Modelling the Historical Manuscript: Theory and Practice 

Presented in the session Materiality of Manuscripts III: The Codex at the International Medieval Congress, Leeds, UK July 5, 2022 

Good morning, good afternoon. Thank you to Katarzyna and Kıvılcım for organizing these sessions on Materiality of Manuscripts for IMC 2022. I’m Dot Porter and I’m going to talk about modeling the historical manuscript theory and practice.

As a curator, I’m interested in making all of our manuscripts available at the same level. Oftentimes, descriptive information about manuscripts, particularly diagrams and charts, are in books that are focused on individual manuscripts. Manuscript catalogs don’t tend to include structural visualizations except perhaps when something highly unusual needs to be described. I’ve long found that detailed visualizations the structure of manuscripts are helpful to me, and as a curator, I’m interested in seeing if we can provide them not only for high status items, but for whole collections.

Catalogs – documents that describe many manuscripts at about the same level – have not always treated structural description in a serious way. This is a description of a manuscript from the 1802 catalog of the manuscripts in the Cottonian library in the British Museum. The manuscript is Cotton Claudius b. iv, which is a very beautiful and complex 11th century illustrated manuscript.

The description in the 1802 catalog is only three paragraphs, quite short, and the physical description is the first couple of lines. What this says is, it’s a codex –  multiple quires – it’s made of parchment, it has 156 folios, and there’s a leaf that has been mutilated. This is the extent of the physical description of the manuscript in 1802.

Jumping ahead, to 1957 we have this same manuscript described in Ker’s catalog of manuscripts containing Anglo Saxon. The entire description is much longer. The physical description, likewise, and we see that a major part of the physical description is a collation formula. You all know what a collation formula is, it’s the standard way of describing then physical structure of books in a sort of systematic way. I say sort of systematic because there’s not actually a standard for manuscript collation formulas, unlike printed books where there is a well-accepted standard. Although there’s not a standard way of writing formulas they all work in basically the same way – a formula will describe how many quires there are, how many leaves each quire has, perhaps a little bit about how they relate to each other. Frequently, there will also be additional information about structure in a narrative, describing leaves that are missing or weird things that are happening.

Jumping now from 1957 to 2022. Here is Ms. Cotton Claudius b. iv again on the BL website, and you can see that even though we have moved from print catalogs to online catalogs, to digitized manuscripts we’re still relying on the collation formula for structural description. Even though we’re here in the website, and the digitized images are right here, the structural information is still is divorced from the rest of the description.

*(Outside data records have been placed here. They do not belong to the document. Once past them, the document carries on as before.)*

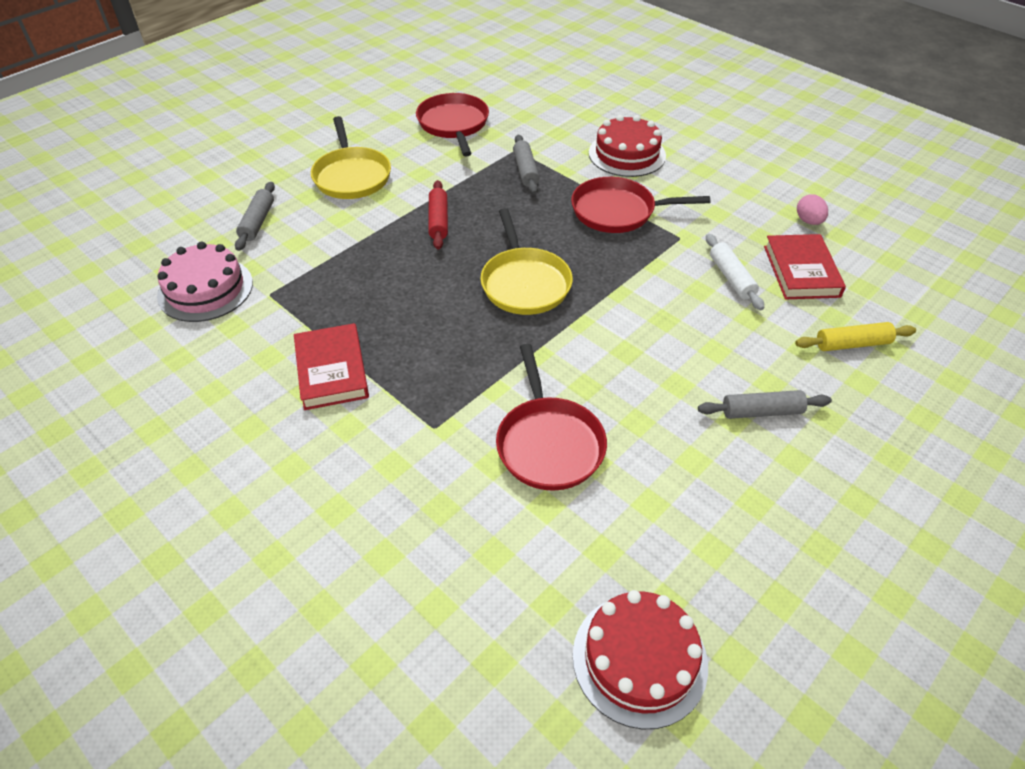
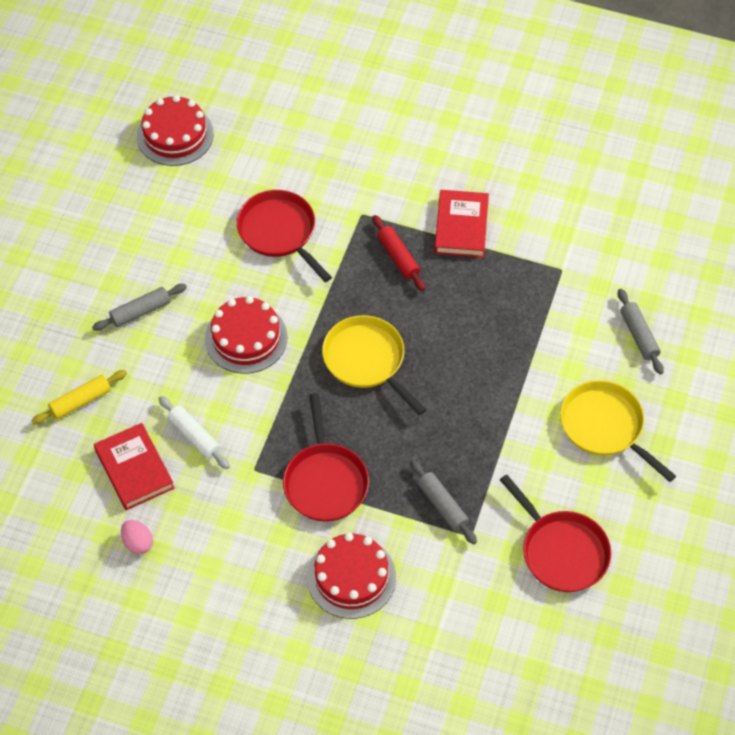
camera: 155 degrees right, 10 degrees up
pink cake [157,242,253,322] -> none
red book [294,323,369,410] -> red book turned 45 degrees clockwise [434,190,489,258]
red rolling pin [428,180,448,250] -> red rolling pin moved to [372,215,425,291]
red pan [571,177,710,233] -> red pan turned 105 degrees clockwise [283,393,369,522]
none -> red cake [205,296,287,374]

Just one more example to further illustrate the point. E-codices, which is a really fantastic website featuring manuscripts in Switzerland also has collation formulas.

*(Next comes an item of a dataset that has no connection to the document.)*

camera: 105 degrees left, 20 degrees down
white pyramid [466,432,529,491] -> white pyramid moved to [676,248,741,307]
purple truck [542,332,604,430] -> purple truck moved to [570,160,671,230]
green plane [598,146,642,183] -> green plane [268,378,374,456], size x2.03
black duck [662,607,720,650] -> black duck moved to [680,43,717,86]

The digital images are presented as flat openings, as well as the usual views you would expect to see in a digitized manuscript library – gallery view, or filmstrip or microfilm style. There is no connection between the information provided in the formula and the way the images are organized on the screen.

There are some efforts that have been made to present structural information in digitized manuscript libraries. Most will include photos of the spine and edges, and some have started to provide even more. For example in e-codices, which has recently started including photos taken of the whole book in a kind of natural open setting.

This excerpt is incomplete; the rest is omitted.